Prospero | Fashion forward

The Prada Foundation will transform Milan’s contemporary art offering

As a privately-funded museum with ample space, it is able to take more creative risks than the city’s cramped public institutions

By T.A. | MILAN

COMPARED with other major European cities, Milan’s contemporary art offering is slight. The Gallerie d’Arte Moderna, housed in a venerable palazzo, contains some important late-19th-century work, but little of note from the 20th century and nothing from the 21st. The Museo del Novecento, despite its name, is meant to consider contemporary work but has little room to do so; the Padiglione d’Arte Contemporanea is also constrained by space.

In recent years, the Prada Foundation has expanded to fill this gap. In April it will open an eight-storey tower on the Largo Isarco site, meaning that it will provide more exhibition space dedicated to contemporary art than the other museums combined. Indeed, it will be the largest contemporary art museum in Europe to be supported by private funds.

According to Jonathan Morris, a historian, Milan was always “more a Paris than a Manchester”, with artisans rather than factories producing the goods for the fashion and luxury markets. Spacious palazzos that housed the wealthiest families became the predominant spaces for the display of such artefacts. In the 20th century the city did attempt to address the lack of public galleries: centres for contemporary art were included in two major regeneration schemes, only to be dropped due to a lack of resources. The government of Milan in effect admitted the problem when in 2011 Stefan Boeri, then the city councillor in charge of arts and culture, suggested that the state should help private artistic initiatives in any way that they were able.

Miucca Prada, the granddaughter of Mario Prada, the founder, had turned the luxury fashion house into a profitable international brand through strident design and a refusal to follow the crowd. With Patrizio Bertelli, her husband and business partner, she established the Prada Foundation in 1993 in order to pursue a burgeoning interest in contemporary art. In friendly competition with other bodies such as the Fondazione Nicola Trussardi, it hosted exhibitions by artists such as Tobias Rehberger and Thomas Demand, giving them the funds and space to create site-specific pieces or to show particularly large ones.

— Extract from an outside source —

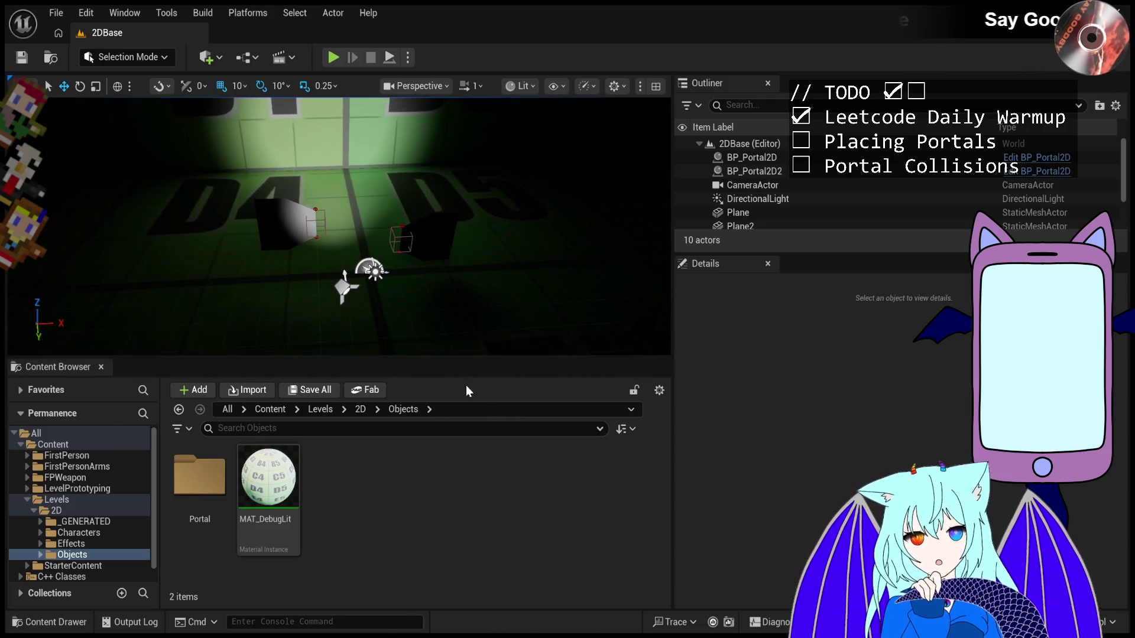
- Raise the DirectionalLight's Intensity to 3.0 and tilt the view toward the lettered wall
scroll(767, 198, down, 1)
click(767, 190)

As such, the Prada Foundation began to address the city’s lack of contemporary art facilities on a site which is itself a statement of intent. Housed in an early-20th-century gin distillery, the building had no real architectural merit. OMA, the architects charged with renovating the site, clad one existing building entirely in gold leaf and another in aluminium foam. The new building looks as if Umberto Boccioni, a Futurist sculptor, had designed a concrete water tower, and adds around 2,000 square metres of gallery space to the existing 11,000 square metres, as well as a restaurant. By alternating rectangular and triangular floor plans the architects have created radically different gallery spaces: as the visitor moves up the storeys the ceilings increase in height, gradually opening out to the sky and the city. The building will house the Prada Foundation’s permanent collection—including artists such as Thomas Demand and Louise Bourgeois—as well as future acquisitions.

In the three years since the Largo Isarco site opened, the Prada Foundation has grown into a cultural institution with a singular energy and breadth of interest. It has been keen to showcase contemporary art and explore unexpected or difficult parts of the artistic patrimony of Italy. Last year they hosted Francesco Vezzoli’s artistic response to the design of Italian television shows in the 1970s, alongside exhibitions by key international contemporary artists. “Post Zang Tumb Tuuum. Art Life Politics: Italia 1918-1943”, its latest exhibition (and largest ever), is similarly brave. It explores Italian art between the wars and how the avant-garde came to collude with Mussolini’s government.

Major public institutions are often reluctant, or unable, to tackle such sensitive topics in depth. It seems that the Prada Foundation sees its role in both civic and creative terms—neatly symbolised by its new tower, dominating the skyline of the often-ignored southern part of Milan.